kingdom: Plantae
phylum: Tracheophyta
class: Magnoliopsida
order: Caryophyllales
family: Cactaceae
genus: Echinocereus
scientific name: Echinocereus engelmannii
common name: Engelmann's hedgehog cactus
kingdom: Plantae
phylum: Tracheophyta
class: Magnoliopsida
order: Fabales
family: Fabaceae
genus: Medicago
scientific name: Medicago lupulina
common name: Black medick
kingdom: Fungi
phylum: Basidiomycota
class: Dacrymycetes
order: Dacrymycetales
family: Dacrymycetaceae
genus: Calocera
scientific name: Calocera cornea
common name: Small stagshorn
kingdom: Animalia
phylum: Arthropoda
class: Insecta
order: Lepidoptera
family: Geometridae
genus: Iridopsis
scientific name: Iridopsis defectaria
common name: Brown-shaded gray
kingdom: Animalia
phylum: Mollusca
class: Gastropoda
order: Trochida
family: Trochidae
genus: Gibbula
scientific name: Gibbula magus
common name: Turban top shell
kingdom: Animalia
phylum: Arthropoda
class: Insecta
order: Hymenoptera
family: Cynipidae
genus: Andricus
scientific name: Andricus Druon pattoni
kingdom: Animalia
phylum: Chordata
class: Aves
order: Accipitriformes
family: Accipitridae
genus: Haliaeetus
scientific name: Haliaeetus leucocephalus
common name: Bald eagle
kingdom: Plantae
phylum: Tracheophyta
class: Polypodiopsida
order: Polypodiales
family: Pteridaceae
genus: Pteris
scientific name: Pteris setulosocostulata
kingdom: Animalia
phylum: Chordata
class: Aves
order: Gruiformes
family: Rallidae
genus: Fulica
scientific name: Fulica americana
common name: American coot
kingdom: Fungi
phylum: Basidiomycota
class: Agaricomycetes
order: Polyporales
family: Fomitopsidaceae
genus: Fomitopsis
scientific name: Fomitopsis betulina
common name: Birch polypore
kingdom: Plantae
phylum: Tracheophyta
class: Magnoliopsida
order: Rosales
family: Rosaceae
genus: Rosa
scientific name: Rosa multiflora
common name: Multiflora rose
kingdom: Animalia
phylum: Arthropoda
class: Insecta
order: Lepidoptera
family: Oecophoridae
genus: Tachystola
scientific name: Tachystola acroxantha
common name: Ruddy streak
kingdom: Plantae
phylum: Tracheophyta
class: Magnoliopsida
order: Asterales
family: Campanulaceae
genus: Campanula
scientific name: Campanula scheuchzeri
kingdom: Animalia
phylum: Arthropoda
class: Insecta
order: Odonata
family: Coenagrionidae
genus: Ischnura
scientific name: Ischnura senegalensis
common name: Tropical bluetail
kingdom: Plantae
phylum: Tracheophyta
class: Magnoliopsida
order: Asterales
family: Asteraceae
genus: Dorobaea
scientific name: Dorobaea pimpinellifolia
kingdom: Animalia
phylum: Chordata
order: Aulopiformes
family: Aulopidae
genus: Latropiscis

- - - - - - -

### DIRECTIONS FOR THIS TASK
Please return all of the lines above word for word, with nothing changed, added, or left out.

### RESULT OF THIS EXERCISE
kingdom: Plantae
phylum: Tracheophyta
class: Magnoliopsida
order: Caryophyllales
family: Cactaceae
genus: Echinocereus
scientific name: Echinocereus engelmannii
common name: Engelmann's hedgehog cactus
kingdom: Plantae
phylum: Tracheophyta
class: Magnoliopsida
order: Fabales
family: Fabaceae
genus: Medicago
scientific name: Medicago lupulina
common name: Black medick
kingdom: Fungi
phylum: Basidiomycota
class: Dacrymycetes
order: Dacrymycetales
family: Dacrymycetaceae
genus: Calocera
scientific name: Calocera cornea
common name: Small stagshorn
kingdom: Animalia
phylum: Arthropoda
class: Insecta
order: Lepidoptera
family: Geometridae
genus: Iridopsis
scientific name: Iridopsis defectaria
common name: Brown-shaded gray
kingdom: Animalia
phylum: Mollusca
class: Gastropoda
order: Trochida
family: Trochidae
genus: Gibbula
scientific name: Gibbula magus
common name: Turban top shell
kingdom: Animalia
phylum: Arthropoda
class: Insecta
order: Hymenoptera
family: Cynipidae
genus: Andricus
scientific name: Andricus Druon pattoni
kingdom: Animalia
phylum: Chordata
class: Aves
order: Accipitriformes
family: Accipitridae
genus: Haliaeetus
scientific name: Haliaeetus leucocephalus
common name: Bald eagle
kingdom: Plantae
phylum: Tracheophyta
class: Polypodiopsida
order: Polypodiales
family: Pteridaceae
genus: Pteris
scientific name: Pteris setulosocostulata
kingdom: Animalia
phylum: Chordata
class: Aves
order: Gruiformes
family: Rallidae
genus: Fulica
scientific name: Fulica americana
common name: American coot
kingdom: Fungi
phylum: Basidiomycota
class: Agaricomycetes
order: Polyporales
family: Fomitopsidaceae
genus: Fomitopsis
scientific name: Fomitopsis betulina
common name: Birch polypore
kingdom: Plantae
phylum: Tracheophyta
class: Magnoliopsida
order: Rosales
family: Rosaceae
genus: Rosa
scientific name: Rosa multiflora
common name: Multiflora rose
kingdom: Animalia
phylum: Arthropoda
class: Insecta
order: Lepidoptera
family: Oecophoridae
genus: Tachystola
scientific name: Tachystola acroxantha
common name: Ruddy streak
kingdom: Plantae
phylum: Tracheophyta
class: Magnoliopsida
order: Asterales
family: Campanulaceae
genus: Campanula
scientific name: Campanula scheuchzeri
kingdom: Animalia
phylum: Arthropoda
class: Insecta
order: Odonata
family: Coenagrionidae
genus: Ischnura
scientific name: Ischnura senegalensis
common name: Tropical bluetail
kingdom: Plantae
phylum: Tracheophyta
class: Magnoliopsida
order: Asterales
family: Asteraceae
genus: Dorobaea
scientific name: Dorobaea pimpinellifolia
kingdom: Animalia
phylum: Chordata
order: Aulopiformes
family: Aulopidae
genus: Latropiscis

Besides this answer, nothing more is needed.